Write out every line of text in all the records below exactly as it appears, leaving the pictures out of your answer.

********

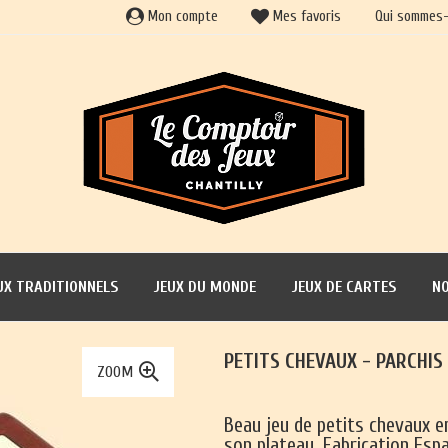
Mon compte
Mes favoris
Qui sommes-
UX TRADITIONNELS
JEUX DU MONDE
JEUX DE CARTES
NO
PETITS CHEVAUX - PARCHIS
ZOOM
Beau jeu de petits chevaux e
son plateau. Fabrication Esp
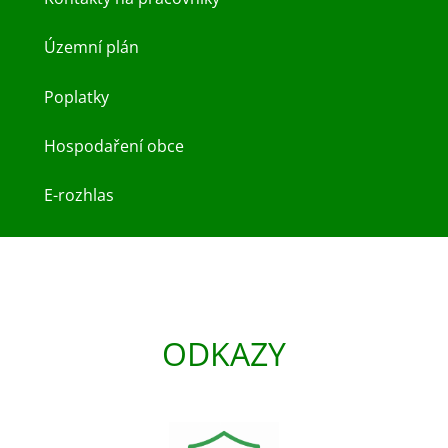
Územní plán
Poplatky
Hospodaření obce
E-rozhlas
ODKAZY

********

» **Answer to the exercise**
Mon compte
Mes favoris
Qui sommes-
UX TRADITIONNELS
JEUX DU MONDE
JEUX DE CARTES
NO
PETITS CHEVAUX - PARCHIS
ZOOM
Beau jeu de petits chevaux e
son plateau. Fabrication Esp
Územní plán
Poplatky
Hospodaření obce
E-rozhlas
ODKAZY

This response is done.